The mind is weak at 4 in the morning. It’s difficult to get a clear thought through, especially if you’ve been sound asleep and suddenly rung back to consciousness. But that’s what happened to us the other morning. A sound sleep was interrupted by an insistent, piercing, beeping noise. Both of us jerked straight up off the pillows. Some kind of alarm—outside the bedroom.
Being the male of the species, I was quickly nominated to go forth and determine the cause for the alert. As I’ve said, 4 a.m. in the darkness isn’t a good time for clear thinking, but it didn’t take long to find the source of the disturbing noise. Down at floor level in the edge of the kitchen, a little brown alarm box was screaming its fool head off. A light was blinking, and down on hands and knees, I tried to sort out the meaning of the light. I could see the light, but the print on the alarm box was too small. Back on my feet, I stumbled around, found a magnifying glass, and read the words that chill: CARBON MONOXIDE.
In retrospect, the proper response would have been to grab everyone in the house, toss them out the door, and call 9-1-1. But 4 a.m. thinking doesn’t always manifest itself in wisdom. I was awake enough by then to try and rattle off a few points of logic. Carbon monoxide will kill you, yes; it also gives off certain symptoms. Was I having any of the symptoms? Was this, perhaps, some sort of false alarm? By this time, I had gotten smart enough to open the outside door to start ventilating the house. I also trotted out to the RV and grabbed the carbon monoxide (CO) detector from the trailer. I wanted a second opinion.

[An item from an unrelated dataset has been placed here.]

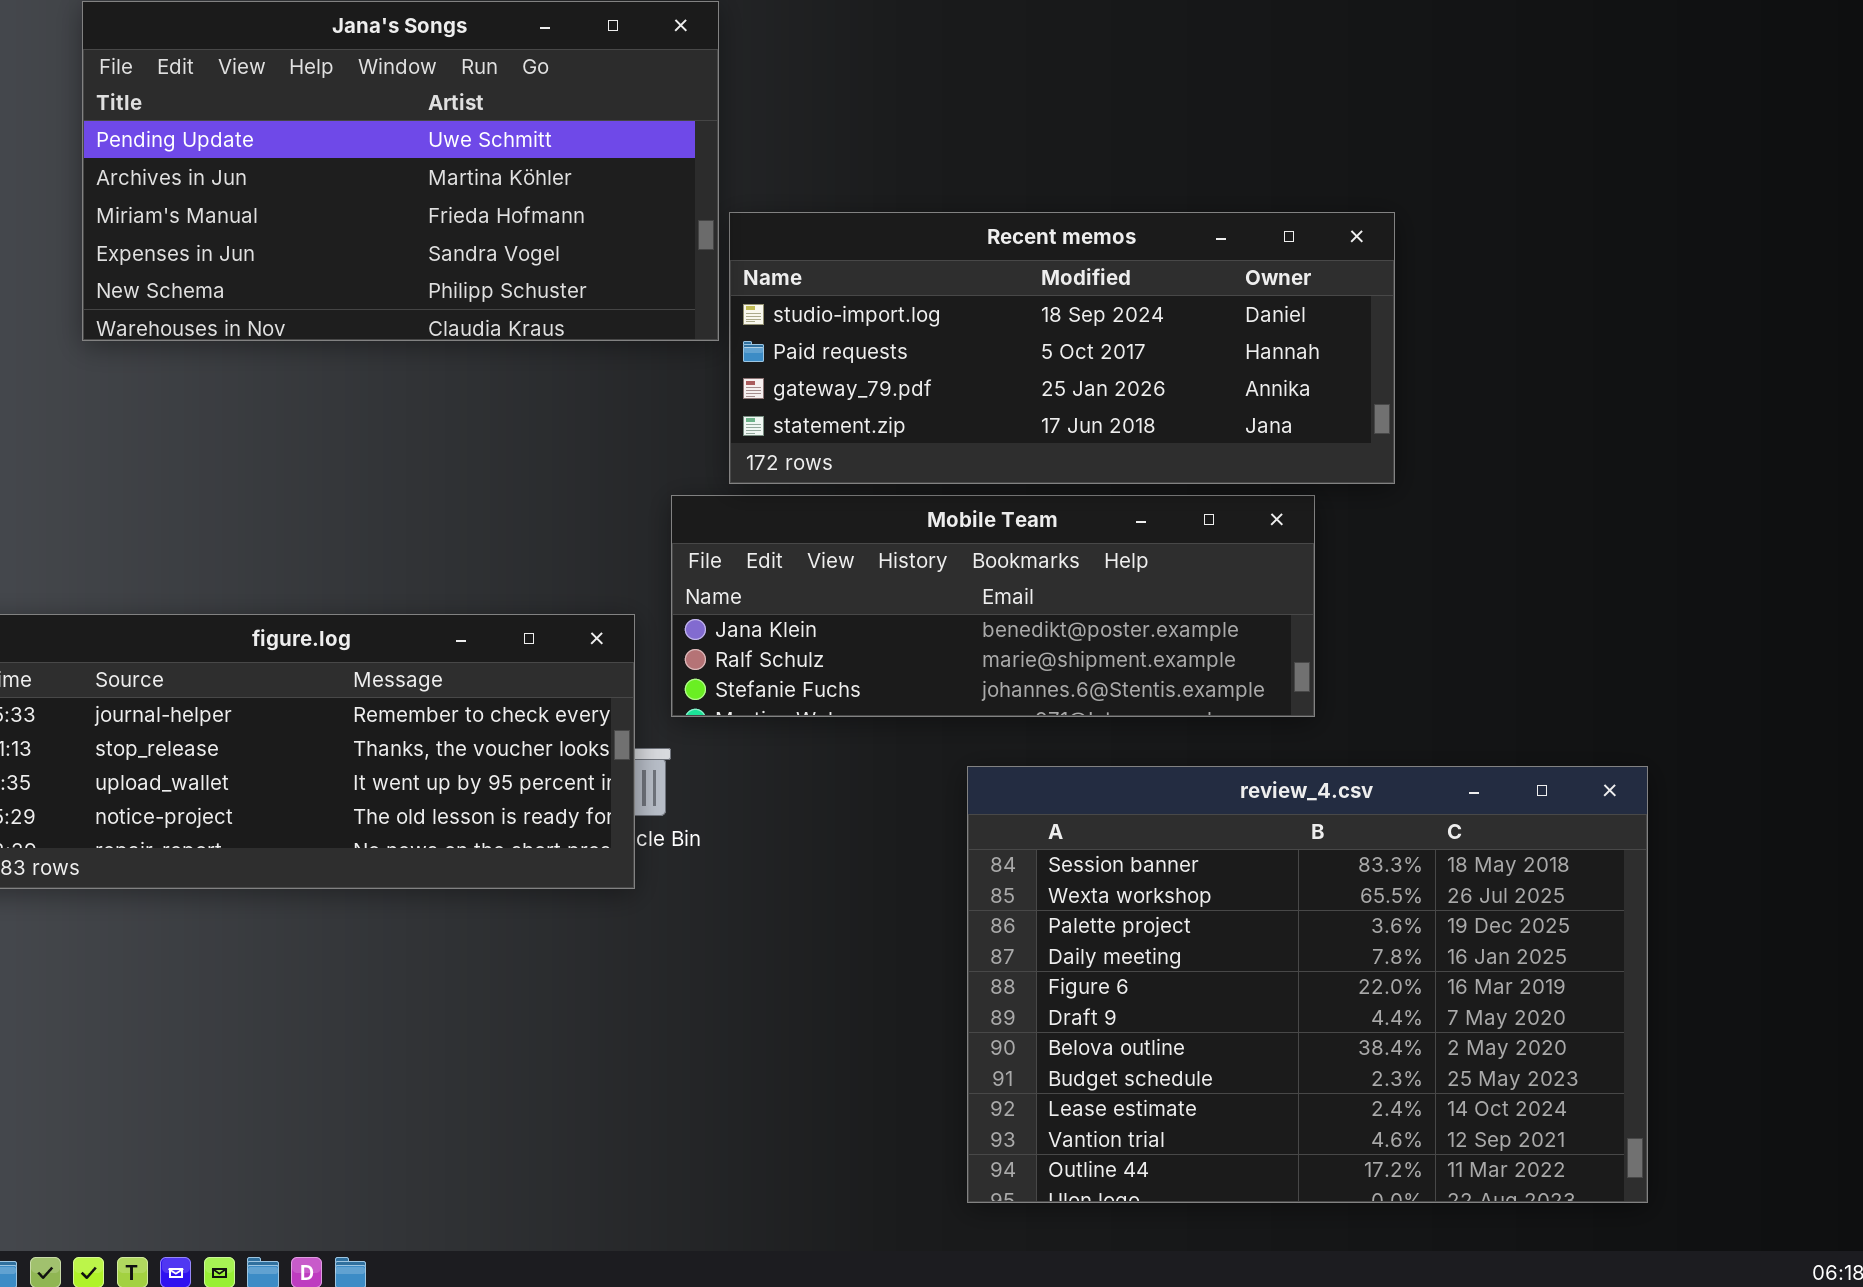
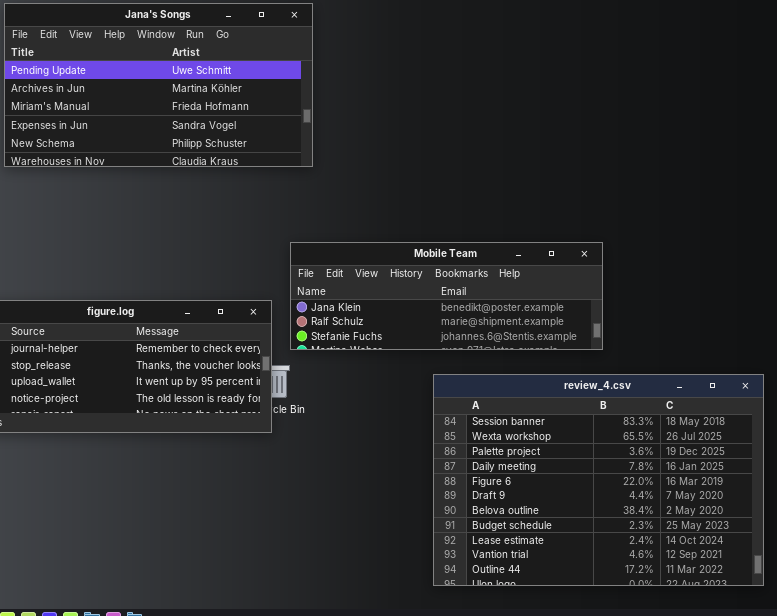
Recent memos: [729,212,1395,484] -> none, closed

It didn’t take long for that opinion to be rendered. My RV detector has a digital readout, and it soon indicated we had in the neighborhood of 70 parts per million of the nasty gas in the house air. Not enough to create immediate harm, but enough to cause us to completely ventilate the house, and work out where the problem was coming from. In the end, we found that a maintenance issue with a pilot light had to be addressed. But the whole thing gave us pause—how many RVers are really conversant with their CO detectors?
Carbon monoxide is a colorless, odorless, tasteless, and often deadly gas, the byproduct of incomplete combustion. The combustion source in an RV could be an improperly operating furnace, water heater, oven, generator, or any other device that burns fossil fuels. Small amounts of CO can make you sick—in fact it’s the leading cause of accidental poisoning in the U.S., with almost 10,000 cases heading into ERs every year. Larger amounts can make you dead: roughly 200 Americans a year join that statistical tragedy.

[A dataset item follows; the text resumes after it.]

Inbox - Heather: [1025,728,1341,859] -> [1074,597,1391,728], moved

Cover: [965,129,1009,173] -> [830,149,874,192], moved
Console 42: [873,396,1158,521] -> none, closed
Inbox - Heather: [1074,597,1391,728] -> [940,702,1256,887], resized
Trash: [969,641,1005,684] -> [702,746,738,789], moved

The symptoms of CO poisoning include headaches, nausea, dizziness, fatigue, shortness of breath and two real bad ones: unconsciousness and death. Carbon monoxide is a tricky thing: A little bit of CO over a long time can harm you, or a lot over a short period of time can do the same. Since there are plenty of devices in an RV that could produce carbon monoxide, it’s good for RVers to know the symptoms of CO poisoning. But it’s much better to have a CO detector warn you before you get symptoms.
All new RVs come from the plant with a CO detector, but hang on. These devices have a limited shelf life. After five years from manufacture, your detector needs to be replaced. The hard part is that CO detectors for RVs have to meet special requirements—after all they are exposed to a wide range of temperature conditions and get knocked about with road bumps. Result: Like a lot of things in RVs, prices for CO detectors for your rig are typically more costly than the ones off the shelf at Homer D. Poe’s.
If you’re replacing an older, out-of-date detector that was installed by the manufacturer, replacement should be fairly easy. Simply dismount the old detector, observe wiring polarity, and reinstall the new detector following the instructions that come with it. Many OEM detectors are “hard wired” into the RV 12-volt system. However, before you go shopping for the new detector, make sure that it is rig-powered. If you buy a new detector that “looks” for 12-volt RV power and your old one was battery powered, you’ll be up to your neck with a wiring issue.
If your new detector wants 12-volt rig power and there are no handy 12-volt wire stubs, you’ll have to locate a source of 12-volt power near your installation area and run the wires out to it. MAKE SURE the wires are not switched, that is, you can’t accidentally shut off the power to the wires you tap into. Lighting circuits are a good bet, but they should not be switch controlled.
Where should CO detectors be located? CO has a specific gravity very close to that of air; when a heating appliance kicks out heat, it will tend to lift any CO present. You’d think putting the detector above floor level would be the idea, but it turns out each manufacturer has its own slant on things, so follow instructions included with each unit. You don’t want to install one near a gas appliance that may produce a small amount of CO on startup, nor too close to kitchen cooking appliances. Still, it’s important to have them close to sleeping areas so you’ll be sure—like us—to hear them if they sound in the middle of the night.